Quando la quasi totalità dei seggi in Italia è stata scrutinata, Fratelli d’Italia si conferma primo partito nazionale e accresce i suoi consensi sfiorando il 29%. A seguire un ottimo Partito Democratico al 24%. Dietro, il vuoto. Per un pelo resta terzo il Movimento 5 Stelle, ma sprofondando sotto la soglia del 10% e marcato stretto da Forza Italia al 9,75%. La Lega di Matteo Salvini si ferma intorno al 9,10%. Matteo Renzi e Carlo Calenda restano sotto il 4% e non porteranno nessuno a Bruxelles. Il segnale che arriva dalle elezioni europee sembra chiaro: chi, come l’ex premier Giuseppe Conte, sperava di andare avanti secondo una logica di assistenzialismo esasperato, è stato punito.

Conte punito, Meloni e Schlein trionfano

I grillini avevano promesso il reddito di cittadinanza europeo, un modo per galvanizzare l’elettorato al Sud con la proposta di far rientrare dalla finestra il sussidio abolito dal governo di Giorgia Meloni. Ma proprio al Sud gli elettori hanno disertato le urne e hanno mandato a tappeto l’M5S. Un risultato così pessimo non lo aveva previsto nessuno. Sotto il 10% è una catastrofe per l’autoproclamatosi “avvocato del popolo”.

A vincere sono state due donne: la premier e la segretaria dem Elly Schlein. Aiutate dalla polarizzazione della campagna elettorale, ha ciascuna delle due portato a casa il risultato ambito. La prima ha rafforzato l’esecutivo in vista degli appuntamenti internazionali (G7 e nomine europee) in cui l’Italia punta a rilanciare le proprie manovre. La seconda ha tutelato la segreteria e si è affermata unico perno del campo progressista. Da registrare il boom di Alleanza Verdi-Sinistra al 6,7%. Il flop di Renzi-Calenda è l’esito della spudoratezza di due leaderini capaci più a muoversi tra i banchi del Parlamento che ad attirare consensi.

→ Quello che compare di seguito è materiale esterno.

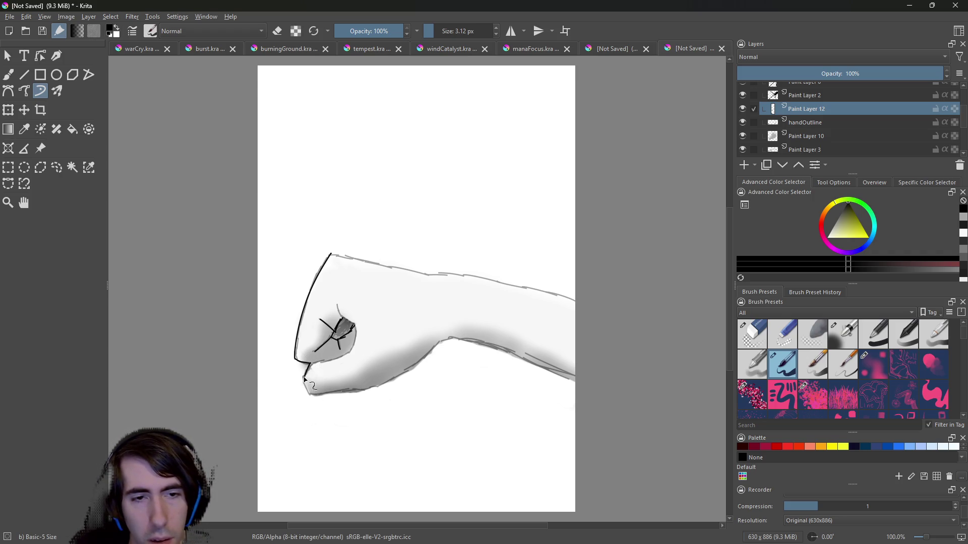
# Ink the fist's lower and bottom edges, extending the line toward the forearm.
pyautogui.moveTo(304, 381); pyautogui.dragTo(308, 393)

Economia italiana cresce, negarlo è boomerang

Torniamo al discorso iniziale. L’assistenzialismo avrebbe dovuto essere la piattaforma programmatica del “campo largo” nelle intenzioni di Conte.

Si è rivelato un boomerang. L’occupazione in Italia è salita al record storico del 62,3%, la crescita del Pil c’è e l’inflazione è stata domata. La nostra economia si sta rimettendo in marcia e dopo un inizio travagliato, anche la capacità della Pubblica Amministrazione di implementare il Pnrr segnala vistosi miglioramenti. Nel Paese ci sono energie positive che vogliono prevalere su chi, per interesse o pura visione, vede sempre e comunque tutto nero.

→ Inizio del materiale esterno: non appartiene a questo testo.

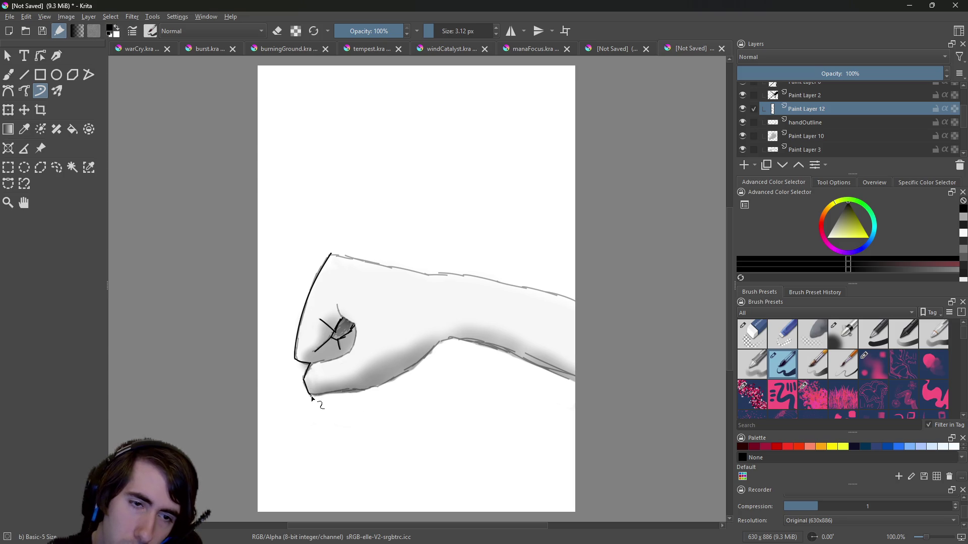
pyautogui.moveTo(311, 397); pyautogui.dragTo(351, 392)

Il governo Meloni esce rafforzato per diverse ragioni. La maggioranza che lo sorregge ottiene un consenso di tre punti percentuali più alto rispetto alle elezioni politiche del 2022. Fratelli d’Italia mantiene il primato e accresce il bacino elettorale, ma senza che gli alleati ne escano umiliati. Forza Italia regge alla scomparsa del suo leader e, anzi, si rafforza. La Lega sperava nella doppia cifra, mentre è stata sorpassata dagli “azzurri”. In ogni caso, il risultato non è negativo. Semmai, Matteo Salvini trae come lezione che non può colmare certo vuoto politico candidando un eccentrico generale.

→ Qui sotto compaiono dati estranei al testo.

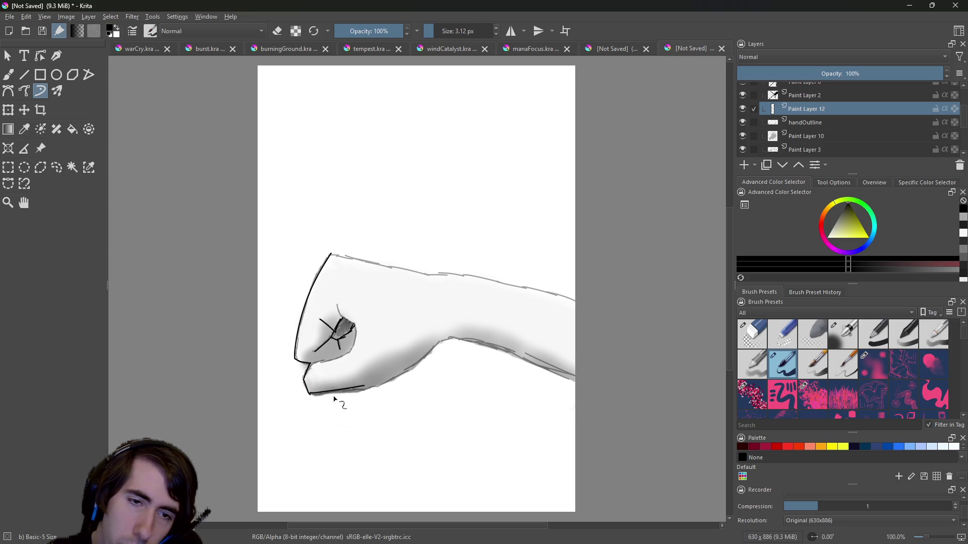
pyautogui.moveTo(309, 395); pyautogui.dragTo(363, 389)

Assistenzialismo non può essere perno per opposizione

E nell’opposizione cosa succede? Il PD non avrà più complessi di inferiorità verso un M5S al tramonto. Renzi-Calenda dovranno scegliere cosa fare da grandi e l’assistenzialismo non può essere la visione che accomuna i membri dell’alleanza progressista. Questa è stata rispedita al mittente dagli elettori. Conte non incanta più. Le sue politiche sono state devastanti per i conti pubblici e solamente il boom dell’inflazione, gonfiando il Pil nominale, ne ha mascherato sinora gli effetti. Ci ritroviamo con centinaia di miliardi spesi con il Superbonus e che ipotecheranno il bilancio dello stato anche nei prossimi anni, mentre fino a una decina di miliardi all’anno se ne sono andati con l’ex reddito di cittadinanza. Sperava di camparci elettoralmente a vita, mentre ieri è arrivata la batosta.

E nessuno se l’aspettava così pesante.